People joked that Lilly was the department’s guardian spirit. One time when she was sick with the flu for two weeks, the institute had descended into such utter chaos that the university’s dean had to come over and take a look. The dean didn’t fix one thing, however. But Lilly did, as soon as she came back.

“Do you like magic tricks?” Dirk asked instead of a hello or an introduction, and proceeded to conjure several wrapped candies from his own left ear.

Unfortunately, Dirk was not very good at magic tricks, so the candies also fell in abundance from the sleeve of his leather jacket.

“I don’t.” Lilly grinned from ear to ear. “Magic tricks fail to meaningfully address the neurological presuppositions of the very same phenomenon they rely upon,” she added with the same broad smile. I’m Lilly,” she then said, approaching Dirk and extending a smudge-covered palm. “I work here.”

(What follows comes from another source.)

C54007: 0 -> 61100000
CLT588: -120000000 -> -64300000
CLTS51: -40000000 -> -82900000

“Dirk Gently,” he responded, shaking her hand with enthusiasm. “Holistic detective.”

“Would you two like some tea or coffee?” Roger offered, already getting up and opening the cupboard on his right. “I know you’re both busy but it will only take a jiffy. I was going to tell you more about Arthur.”

“Oh.” Lilly’s smile disappeared. “I, uh, I have a sinister puddle to mop up on floor three. Sorry. Catch up later though, yeah? I need help with the crossword from Friday.”

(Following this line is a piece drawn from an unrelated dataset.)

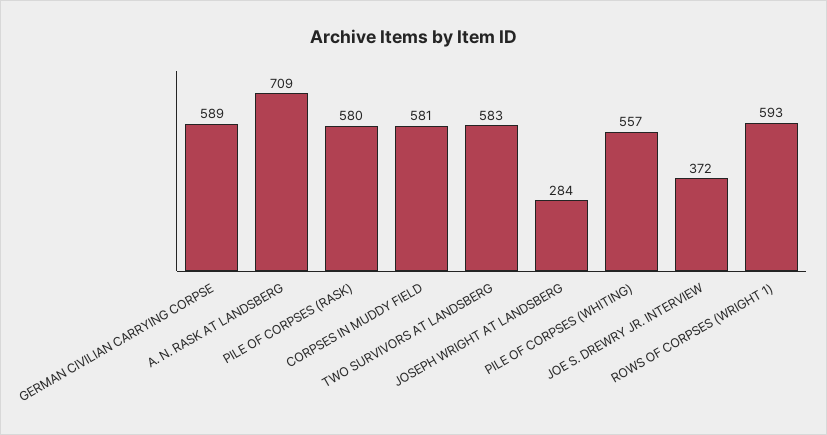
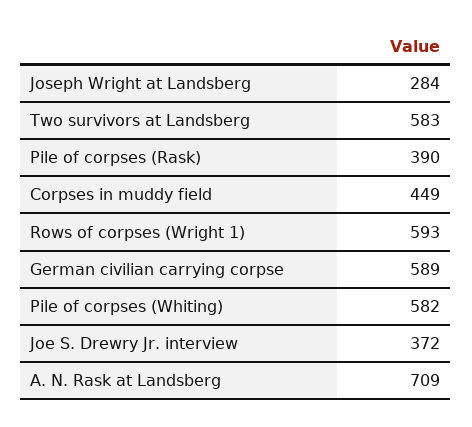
PILE OF CORPSES (RASK): 580 -> 390
CORPSES IN MUDDY FIELD: 581 -> 449
PILE OF CORPSES (WHITING): 557 -> 582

“Send me a text when you’ll be free,” Roger replied. “I might not be here.”

“Sure.” She nodded. “Toddles!” And left.

“She seemed…” Strange, Dirk wanted to say, but realized how that would sound coming from him of all people, and said ‘nice’ instead. “Is she your friend?”

“Just a friend, yes,” Roger replied. “Tea or coffee then?”

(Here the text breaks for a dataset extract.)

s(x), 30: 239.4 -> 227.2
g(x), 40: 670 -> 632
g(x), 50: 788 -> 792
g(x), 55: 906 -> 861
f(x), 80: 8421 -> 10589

Tea was brewed and tea was enjoyed, and Dirk sat across from Roger, listening to stories of Arthur’s long and fascinating life. He learned about their camping trips, and Arthur’s tinkering successes, and about all the insane and, occasionally, near lethal laboratory accidents. By Saturday noon, Dirk felt like he had known Arthur too.

“Gracious me!” Roger exclaimed, glancing at his wrist watch. “I have student hours at half past. Twenty years I’ve had the same hours and I keep forgetting.”

“Should I wait for you?” Dirk asked.

“If you can, yes.” He hurried to make at least an approximate attempt at tidying up the place. “We can go back to searching after.”

“Oh, one last thing,” Dirk said, raising his arm like a diligent student, “I saw some cats on my way to the institute. Do you know of any cats acting strangely around here?”

“Is it important?” professor Daly asked, still not entirely accustomed to Dirk’s methods.

Dirk nodded with a slight corner-of-the-lips smile.

“There are cats.” Professor shrugged. “One of them, a black, fluffy fella, friendly, used to come to my lecture hall a lot, but I’m afraid I’ve violated its trust. Used one too many in a demonstration of Schroedinger’s superposition experiment. Without the actual poison, of course. Now I use a toy cat instead.”

“Nothing strange then?” Dirk repeated.

“Well how would I know.” Professor chuckled. “Isn’t it a common cat trait, to act in a strange ways?”

Dirk could not find it in himself to disagree.